2002 Rydell Professorship

Featuring Lawrence Levine 

David Sedlak

Lawrence Levine is an American historian. He is noted for promoting multiculturalism and the perspectives of ordinary people in the study of history. He taught at University of California at Berkeley and George Mason University, he received a Macarthur Fellow, was president of the Organization of American historians, and recipient of the American Historical Association's Award for Scholarly Distinction.

At Berkeley he earned a reputation as one of the leading figures in American history and a pioneer in the field of cultural history. His notable publications include Black Culture and Black Consciousness, Highbrow/Lowbrow, The Unpredictable Past, The Opening of the American Mind and The People and the President.

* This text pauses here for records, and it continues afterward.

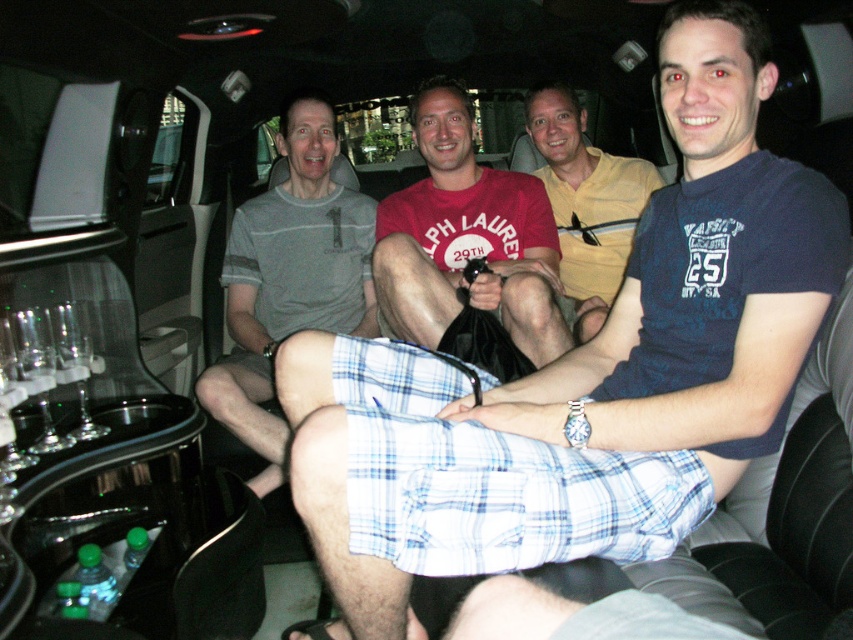
You are sitting in the limousine and want to reach a point in front of you. Which of the two points, point (515, 221) or point (636, 200), is closer to you?

Point (515, 221) is in front of point (636, 200), so it is closer to you.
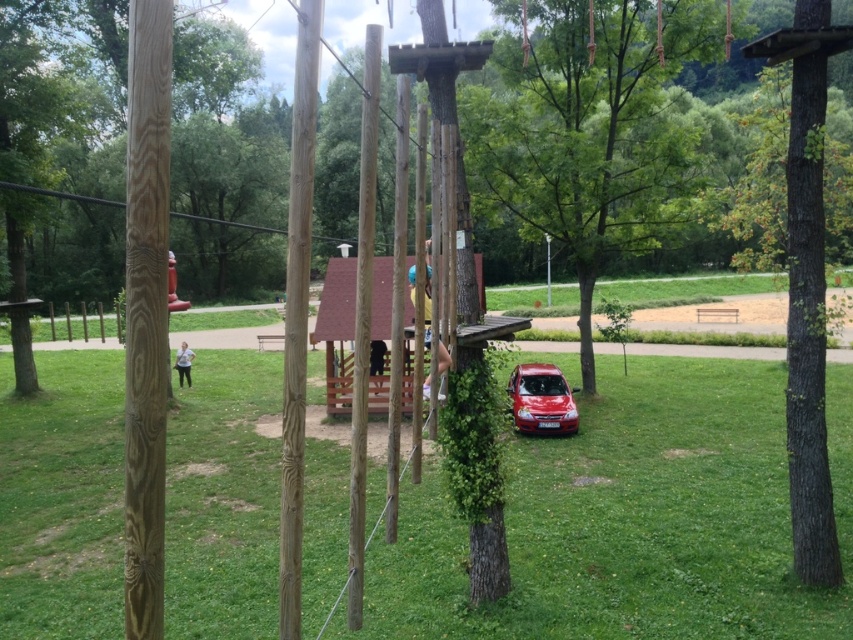
Does natural wood pole at left come in front of glossy red car at center-right?

Yes, natural wood pole at left is closer to the viewer.

Consider the image. Which is more to the right, natural wood pole at left or glossy red car at center-right?

glossy red car at center-right

Is point (131, 332) positioned in front of point (527, 424)?

Yes, it is in front of point (527, 424).

The image size is (853, 640). In order to click on natural wood pole at left in this screenshot , I will do pos(146,312).

Based on the photo, who is shorter, natural wood pole at left or green rough bark tree at center?

green rough bark tree at center is shorter.

Based on the photo, can you confirm if natural wood pole at left is bigger than green rough bark tree at center?

Yes, natural wood pole at left is bigger than green rough bark tree at center.

Between point (164, 134) and point (785, 177), which one is positioned behind?

The point (785, 177) is more distant.

The image size is (853, 640). In order to click on natural wood pole at left in this screenshot , I will do `click(146, 312)`.

Does natural wood pole at left come behind smooth wood pole at center?

No, it is not.

Who is shorter, natural wood pole at left or smooth wood pole at center?

Standing shorter between the two is natural wood pole at left.

Does point (137, 19) come closer to viewer compared to point (363, 410)?

Yes, it is in front of point (363, 410).

Locate an element on the screen. The image size is (853, 640). natural wood pole at left is located at coordinates (146, 312).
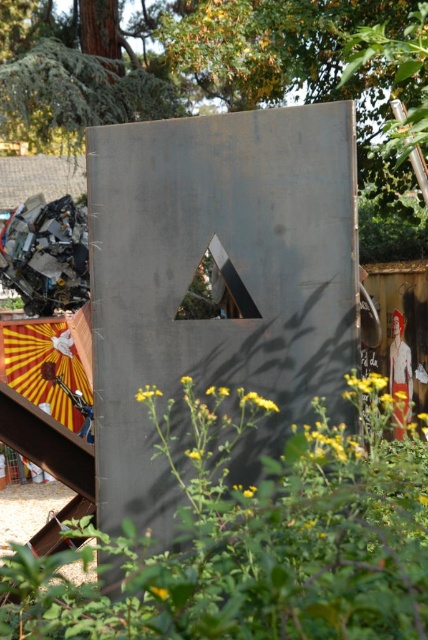
You are standing in front of the large metallic structure and notice the green matte plant at center and the white matte dress at right. Which object is positioned closer to your left side?

The green matte plant at center is to the left of the white matte dress at right, so it is closer to your left side.

Based on the photo, you are standing in the scene and want to take a photo of the white matte dress at right. To avoid the yellow striped fabric umbrella at lower left appearing in the photo, should you move closer to or farther away from the dress?

The yellow striped fabric umbrella at lower left is larger in size than the white matte dress at right. To avoid the umbrella appearing in the photo, you should move closer to the white matte dress at right. This reduces the field of view, making it easier to frame the dress without the umbrella in the shot.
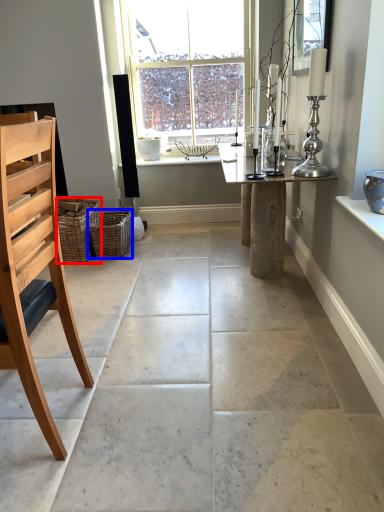
Question: Which object appears closest to the camera in this image, basket (highlighted by a red box) or basket (highlighted by a blue box)?

Choices:
 (A) basket
 (B) basket

Answer: (A)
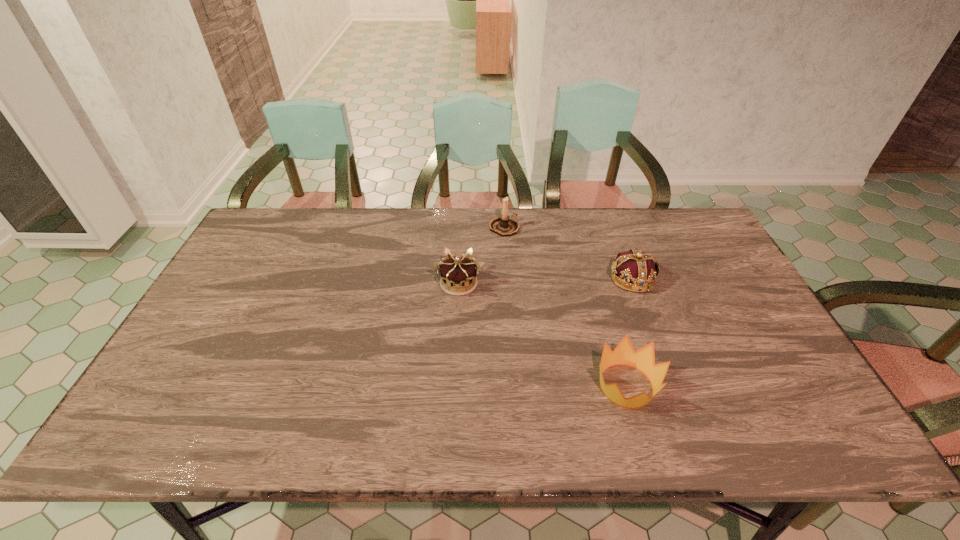
Find the location of `vacant space at the near edge of the desktop`. vacant space at the near edge of the desktop is located at coordinates (267, 446).

Image resolution: width=960 pixels, height=540 pixels. I want to click on vacant space at the left edge, so click(239, 316).

You are a GUI agent. You are given a task and a screenshot of the screen. Output one action in this format:
    pyautogui.click(x=<x>, y=<y>)
    Task: Click on the free space at the far left corner
    
    Given the screenshot: What is the action you would take?
    pyautogui.click(x=293, y=228)

The image size is (960, 540). In order to click on vacant area between the nearest object and the candle holder in this screenshot , I will do `click(565, 307)`.

At what (x,y) coordinates should I click in order to perform the action: click on vacant area that lies between the farthest object and the nearest object. Please return your answer as a coordinate pair (x, y). Looking at the image, I should click on (565, 307).

At what (x,y) coordinates should I click in order to perform the action: click on empty space that is in between the second object from left to right and the nearest crown. Please return your answer as a coordinate pair (x, y). This screenshot has width=960, height=540. Looking at the image, I should click on (565, 307).

This screenshot has width=960, height=540. I want to click on free spot between the leftmost object and the farthest object, so click(x=482, y=255).

Where is `vacant area that lies between the nearest object and the leftmost object`? This screenshot has width=960, height=540. vacant area that lies between the nearest object and the leftmost object is located at coordinates [542, 335].

What are the coordinates of `free space between the nearest object and the leftmost object` in the screenshot? It's located at [542, 335].

Locate an element on the screen. the third closest object relative to the candle holder is located at coordinates (643, 359).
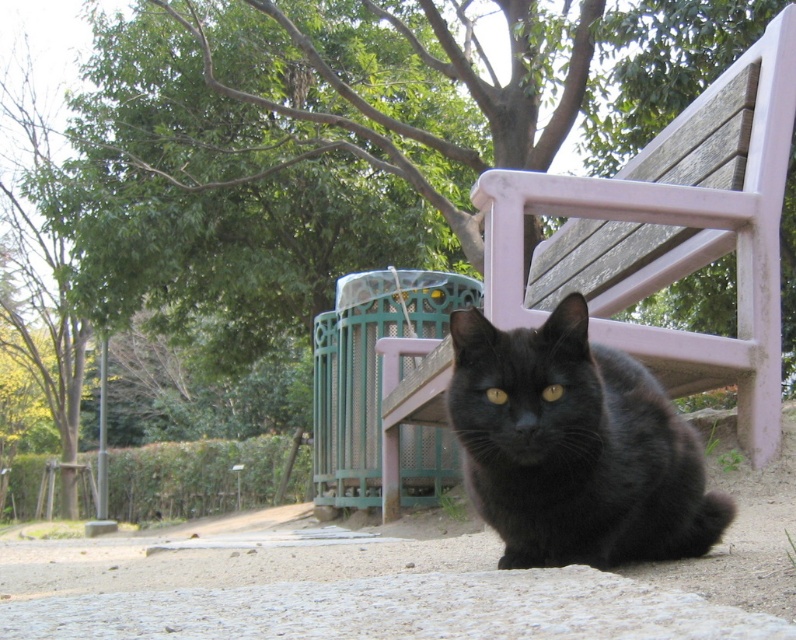
Between wooden park bench at center and black fur cat at center, which one is positioned higher?

wooden park bench at center

Which is behind, point (707, 118) or point (648, 374)?

Positioned behind is point (707, 118).

You are a GUI agent. You are given a task and a screenshot of the screen. Output one action in this format:
    pyautogui.click(x=<x>, y=<y>)
    Task: Click on the wooden park bench at center
    
    Given the screenshot: What is the action you would take?
    668,236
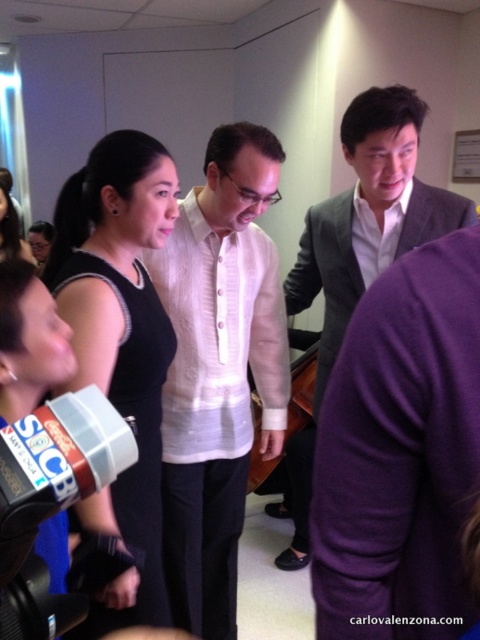
Who is more forward, (231, 234) or (46, 596)?

Positioned in front is point (46, 596).

Is point (172, 396) positioned after point (25, 460)?

Yes, point (172, 396) is farther from viewer.

Is point (168, 452) farther from camera compared to point (72, 406)?

That is True.

Identify the location of white linen shirt at center. The height and width of the screenshot is (640, 480). tap(218, 369).

Between black matte dress at center and gray wool suit at center, which one is positioned lower?

black matte dress at center is below.

Which is behind, point (169, 616) or point (395, 184)?

The point (395, 184) is behind.

Locate an element on the screen. This screenshot has height=640, width=480. black matte dress at center is located at coordinates pos(120,346).

What are the coordinates of `black matte dress at center` in the screenshot? It's located at pyautogui.click(x=120, y=346).

Does gray wool suit at center appear over black plastic video camera at lower left?

Yes.

This screenshot has height=640, width=480. What do you see at coordinates (359, 256) in the screenshot?
I see `gray wool suit at center` at bounding box center [359, 256].

Find the location of `gray wool suit at center`. gray wool suit at center is located at coordinates (359, 256).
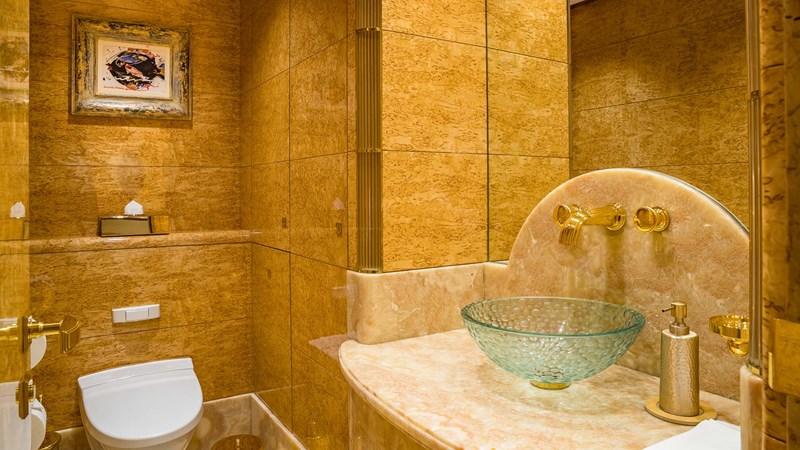
The height and width of the screenshot is (450, 800). What are the coordinates of `door handle` in the screenshot? It's located at (60, 328).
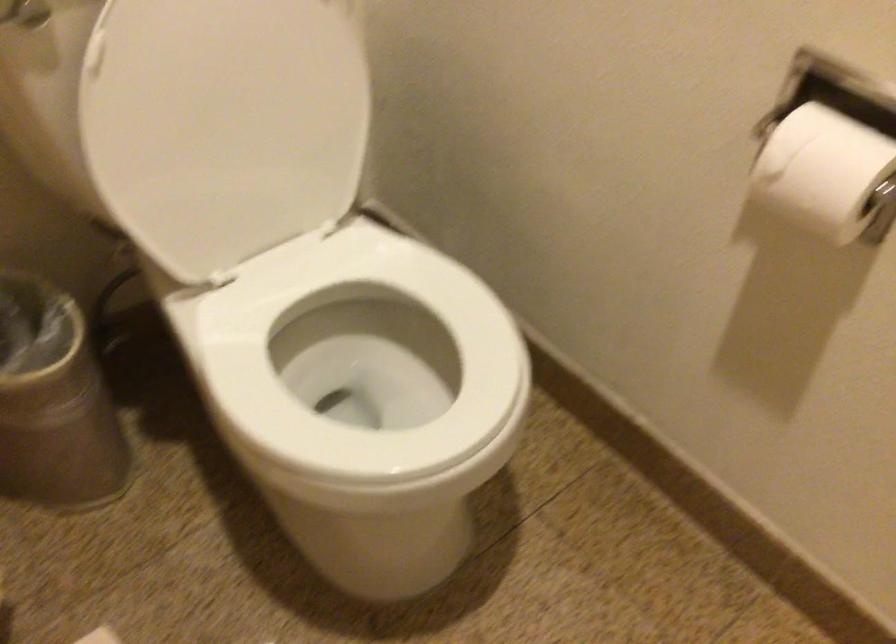
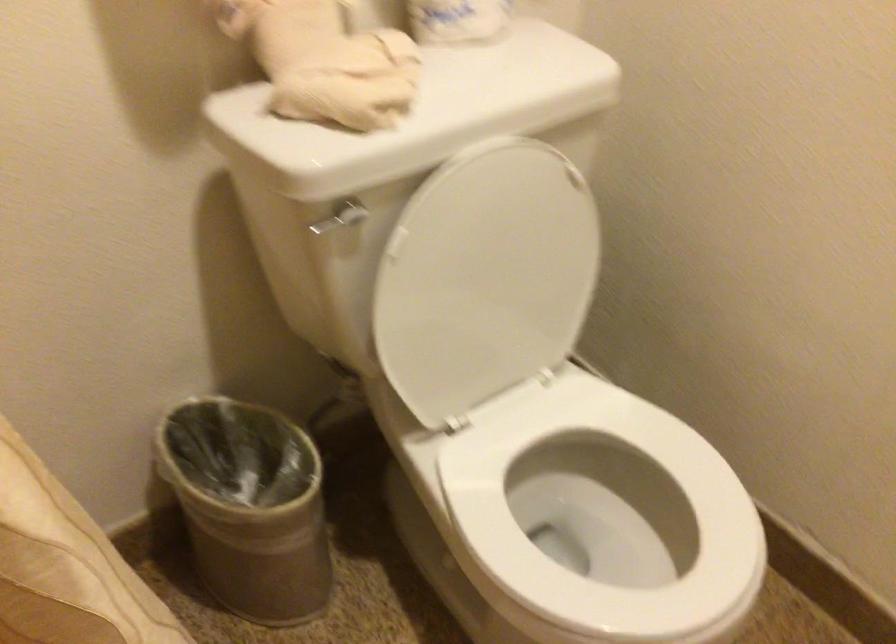
Question: The images are taken continuously from a first-person perspective. In which direction are you moving?

Choices:
 (A) Left
 (B) Right
 (C) Forward
 (D) Backward

Answer: (A)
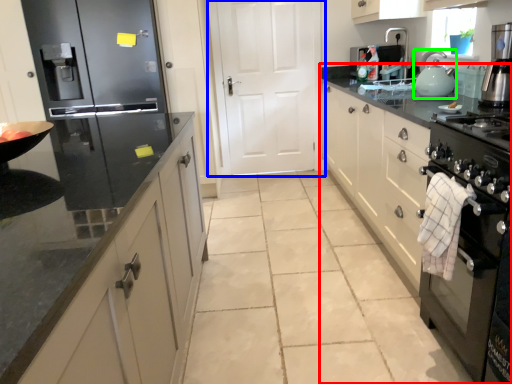
Question: Estimate the real-world distances between objects in this image. Which object is closer to countertop (highlighted by a red box), door (highlighted by a blue box) or kitchen appliance (highlighted by a green box)?

Choices:
 (A) door
 (B) kitchen appliance

Answer: (B)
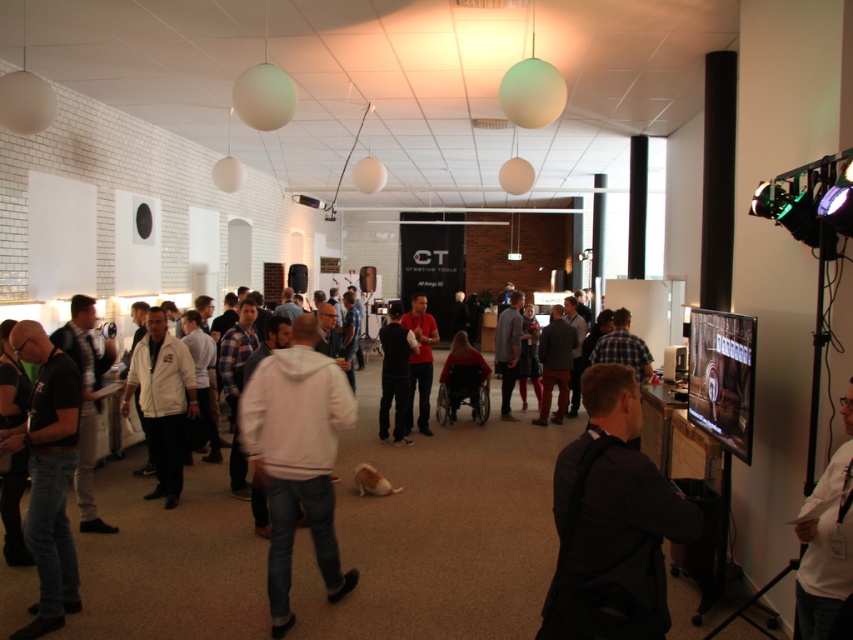
Question: Which object is closer to the camera taking this photo?

Choices:
 (A) black matte t-shirt at center
 (B) red matte shirt at center
 (C) white matte jacket at center
 (D) white fabric shirt at lower right

Answer: (D)

Question: Which is farther from the red matte shirt at center?

Choices:
 (A) black matte t-shirt at center
 (B) white fabric shirt at lower right
 (C) dark gray sweater at center

Answer: (B)

Question: Does dark gray hoodie at center lie behind red matte shirt at center?

Choices:
 (A) no
 (B) yes

Answer: (A)

Question: Does black leather jacket at lower right appear on the left side of white fleece jacket at center?

Choices:
 (A) no
 (B) yes

Answer: (A)

Question: Observing the image, what is the correct spatial positioning of black leather jacket at lower right in reference to white fabric shirt at lower right?

Choices:
 (A) left
 (B) right

Answer: (A)

Question: Which point appears farthest from the camera in this image?

Choices:
 (A) (430, 365)
 (B) (851, 422)
 (C) (396, 342)
 (D) (276, 596)

Answer: (A)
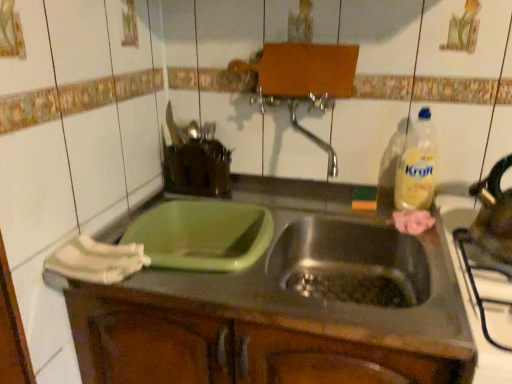
Question: Can you confirm if shiny metallic tea pot at right is wider than green plastic container at center-left?

Choices:
 (A) no
 (B) yes

Answer: (A)

Question: From the image's perspective, would you say shiny metallic tea pot at right is shown under green plastic container at center-left?

Choices:
 (A) yes
 (B) no

Answer: (B)

Question: Considering the relative positions of shiny metallic tea pot at right and green plastic container at center-left in the image provided, is shiny metallic tea pot at right in front of green plastic container at center-left?

Choices:
 (A) yes
 (B) no

Answer: (B)

Question: Is shiny metallic tea pot at right at the left side of green plastic container at center-left?

Choices:
 (A) yes
 (B) no

Answer: (B)

Question: Is shiny metallic tea pot at right further to camera compared to green plastic container at center-left?

Choices:
 (A) no
 (B) yes

Answer: (B)

Question: From the image's perspective, relative to shiny metallic tea pot at right, is green plastic container at center-left above or below?

Choices:
 (A) below
 (B) above

Answer: (A)

Question: Considering the positions of green plastic container at center-left and shiny metallic tea pot at right in the image, is green plastic container at center-left bigger or smaller than shiny metallic tea pot at right?

Choices:
 (A) small
 (B) big

Answer: (B)

Question: Does point (404, 337) appear closer or farther from the camera than point (504, 226)?

Choices:
 (A) closer
 (B) farther

Answer: (A)

Question: From a real-world perspective, is green plastic container at center-left physically located above or below shiny metallic tea pot at right?

Choices:
 (A) below
 (B) above

Answer: (A)

Question: Looking at their shapes, would you say stainless steel kettle at right is wider or thinner than yellow plastic bottle at right?

Choices:
 (A) thin
 (B) wide

Answer: (B)

Question: From the image's perspective, relative to yellow plastic bottle at right, is stainless steel kettle at right above or below?

Choices:
 (A) above
 (B) below

Answer: (B)

Question: Considering the relative positions of stainless steel kettle at right and yellow plastic bottle at right in the image provided, is stainless steel kettle at right to the left or to the right of yellow plastic bottle at right?

Choices:
 (A) right
 (B) left

Answer: (A)

Question: Is stainless steel kettle at right in front of or behind yellow plastic bottle at right in the image?

Choices:
 (A) behind
 (B) front

Answer: (B)

Question: From the image's perspective, relative to shiny metallic tea pot at right, is yellow plastic bottle at right above or below?

Choices:
 (A) below
 (B) above

Answer: (B)

Question: Is point (396, 183) positioned closer to the camera than point (479, 223)?

Choices:
 (A) farther
 (B) closer

Answer: (A)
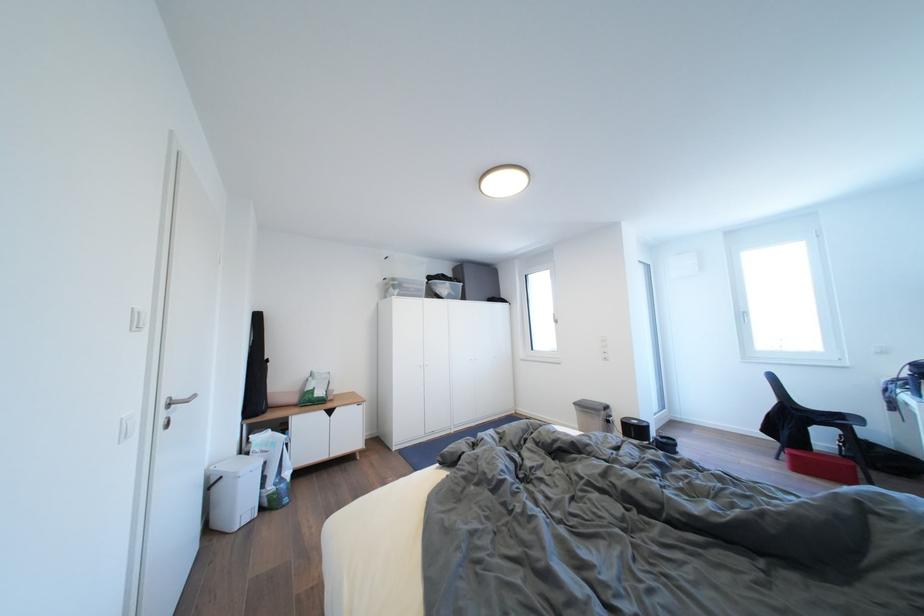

Levine retired from Berkeley in 1994 as Margaret Byrne Professor of History. In that same year he began teaching as professor of history and cultural studies at George Mason University. 

During his residency, Levine gave two presentations. The first presentation was "FDR, the Fireside Chats, and the American People." He also held a book discussion on "The Openings of the Open Mind." 

The Rydell Professorship at Gustavus is a scholar-in-residence program designed to bring Nobel laureates, Nobel Conference lecturers, and similarly distinguished scholars to campus as catalyst for enhancing learning and teaching. It was established in 1995 by Drs. Robert E. and Susan T. Rydell of Minnetonka, Minnesota, to give students the opportunity to learn from and interact with leading scholars.